When federal funding for low-income housing shifted after Hurricane Katrina from government-owned housing projects to vouchers for privately owned residences, many New Orleans policymakers hoped the change would mean new opportunities for the city’s poor.
Instead, many poor residents were shifted from public housing complexes to other neighborhoods, often storm-wrecked, where voucher recipients could afford to live.
Those areas — notably New Orleans East, the Lower 9th Ward and Algiers — were often isolated from jobs and public transit, meaning that basic services for many remained inaccessible.
Now, a recent initiative from the Housing Authority of New Orleans aims to reform the Section 8 voucher program’s structure and make it easier — and more affordable — for low-income residents to live in areas closer to jobs, transportation and health care facilities.
Earlier this year, HANO began paying landlords in some higher-rent areas of the city a premium over the amounts paid in lower-rent areas, in an effort to open up more units in mixed-income parts of the city.
The hope is that the changes, if done right, will persuade more landlords to open their doors to voucher holders while also prompting low-income residents to move into areas that offer greater opportunities.
“The increase in payment ... would incentivize and reduce some barriers, enabling individuals to live in high-opportunity areas,” said Alice Reiner, chairwoman of the housing authority's board.
"If you look at where most people with Section 8 vouchers are, it's concentrated in certain areas ... that may not have as much access to things like transportation and health care and grocery stores."
Typically, a tenant qualifies for Section 8 if they make no more than $13,800 annually, in some instances, or $23,000 annually at most.
Those tenants pay a third of their income in rent; the government pays a private landlord the rest. The government calculates the “fair market rent” it will pay in each metro area.
But because that calculation takes into account relatively cheaper rents in the suburbs, the maximum federal payout is usually only enough for tenants to afford homes in distant or lower-income areas, some experts contend.

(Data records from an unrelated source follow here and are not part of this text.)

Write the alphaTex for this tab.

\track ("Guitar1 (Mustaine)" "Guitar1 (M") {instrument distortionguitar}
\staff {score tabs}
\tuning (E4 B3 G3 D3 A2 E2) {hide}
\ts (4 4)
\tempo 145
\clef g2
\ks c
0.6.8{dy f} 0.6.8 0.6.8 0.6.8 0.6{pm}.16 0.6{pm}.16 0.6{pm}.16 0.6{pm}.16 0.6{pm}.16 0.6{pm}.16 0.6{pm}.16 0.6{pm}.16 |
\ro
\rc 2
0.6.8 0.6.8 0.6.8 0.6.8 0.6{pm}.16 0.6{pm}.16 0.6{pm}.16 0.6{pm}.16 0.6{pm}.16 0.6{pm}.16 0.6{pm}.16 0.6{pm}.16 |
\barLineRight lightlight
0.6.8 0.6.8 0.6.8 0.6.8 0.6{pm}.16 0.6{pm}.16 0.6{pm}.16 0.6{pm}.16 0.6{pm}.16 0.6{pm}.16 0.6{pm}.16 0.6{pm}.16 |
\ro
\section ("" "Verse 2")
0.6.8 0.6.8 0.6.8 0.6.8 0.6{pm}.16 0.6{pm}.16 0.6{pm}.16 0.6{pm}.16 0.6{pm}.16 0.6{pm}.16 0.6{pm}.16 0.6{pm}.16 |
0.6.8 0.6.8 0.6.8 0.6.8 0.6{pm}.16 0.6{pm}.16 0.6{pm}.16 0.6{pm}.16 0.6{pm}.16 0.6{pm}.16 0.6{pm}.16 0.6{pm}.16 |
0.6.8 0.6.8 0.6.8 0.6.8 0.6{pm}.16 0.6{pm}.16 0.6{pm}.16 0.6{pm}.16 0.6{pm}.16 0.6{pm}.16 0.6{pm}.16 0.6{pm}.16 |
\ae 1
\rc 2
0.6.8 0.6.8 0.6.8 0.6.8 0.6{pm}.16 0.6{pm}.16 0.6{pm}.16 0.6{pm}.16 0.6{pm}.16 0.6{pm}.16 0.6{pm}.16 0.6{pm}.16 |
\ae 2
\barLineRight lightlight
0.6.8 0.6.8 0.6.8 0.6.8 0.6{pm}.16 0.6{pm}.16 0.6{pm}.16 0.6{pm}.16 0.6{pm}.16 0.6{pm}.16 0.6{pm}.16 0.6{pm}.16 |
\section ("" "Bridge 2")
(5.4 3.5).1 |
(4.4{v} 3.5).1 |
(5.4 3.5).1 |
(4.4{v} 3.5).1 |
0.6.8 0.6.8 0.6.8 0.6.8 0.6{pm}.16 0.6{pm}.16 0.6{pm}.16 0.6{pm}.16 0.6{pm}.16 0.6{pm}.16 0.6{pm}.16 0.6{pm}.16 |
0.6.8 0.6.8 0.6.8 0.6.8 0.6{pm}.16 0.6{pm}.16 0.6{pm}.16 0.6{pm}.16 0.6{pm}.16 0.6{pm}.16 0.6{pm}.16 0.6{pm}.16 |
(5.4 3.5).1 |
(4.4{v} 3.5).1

Such was the case in New Orleans after the 2005 storm, when local and federal officials agreed to demolish most of the city's remaining housing projects, refashioning them as mixed-income developments, while handing Section 8 vouchers to their former inhabitants.
Of the nearly 18,000 people — many of them former residents of the Lafitte, St. Bernard, B.W. Cooper and C.J. Peete developments — who got vouchers last year, nearly a third ended up in New Orleans East, in ZIP codes with a median household income below the city’s average of $37,488, data from HANO and the U.S. Census Bureau show.
Residents in the East generally face longer commutes to jobs and have fewer retail options than those in other parts of the city. The same is true for residents of the Lower 9th Ward, where household income is below the average and where another tenth of voucher tenants live.
Parts of Algiers, separated from the Central Business District and other east bank job hubs by the Mississippi River, hold more than a tenth of those tenants and also have income below the city’s average.
That kind of isolation defeats the purpose of a program that was intended to move people out of segregated poverty and into neighborhoods of opportunity, said Cashauna Hill, executive director of the Greater New Orleans Fair Housing Action Center.
“For low-income children in particular, having the chance to move to a low-poverty neighborhood leads to better life outcomes,” Hill said, citing data compiled by the nonpartisan Center on Budget and Policy Priorities in Washington, D.C.
In a bid for reform, HANO doled out 25 percent more in rent than is normal this year to landlords in five ZIP codes with low overall poverty rates — areas that include the Freret, Marigny, French Quarter, Lakeview, Carrollton and Lower Garden District neighborhoods.
And it got 66 tenants to move into those areas. But in a signal of what HANO Executive Director Gregg Fortner said is one of the initiative’s major problems, the average poverty rate of the census tracts the families moved into — smaller areas within those ZIP codes that comprise no more than 8,000 people — was nearly 40 percent, almost twice the city’s average.
Nearly half of those people moved into the 70118 ZIP code, which includes both the relatively upscale Uptown and Carrollton areas and the poorer Hollygrove-Dixon neighborhood. Voucher holders mainly ended up in Hollygrove.
When interviewed, most tenants didn’t say they moved to new places because they thought their old neighborhoods were lacking, Fortner said. “It had more to do with them wanting a larger unit, or to be closer to family, or a doctor, or whatever,” he said.
Another huge challenge is funding. Though HANO agreed to run the voucher reform program this year, it did not get any extra federal money to do so, and there’s no guarantee of money later on, Fortner said.
And every dollar HANO spends on higher rent for some landlords is money not going to the more than 24,000 people on the agency’s waiting list for basic Section 8 vouchers.
The program also needs landlords willing to participate.
But one real estate agent, Joe Robert, said the initiative could be great, particularly if HANO continues its work to correct "misinformation" about its program.
"I think that a lot of people feel that Section 8 means tenants aren’t going to be responsible and take care of the properties, but all of my clients that have done Section 8 have had the exact opposite (experience)," Robert said.
“It’s just a snowball effect of misinformation.”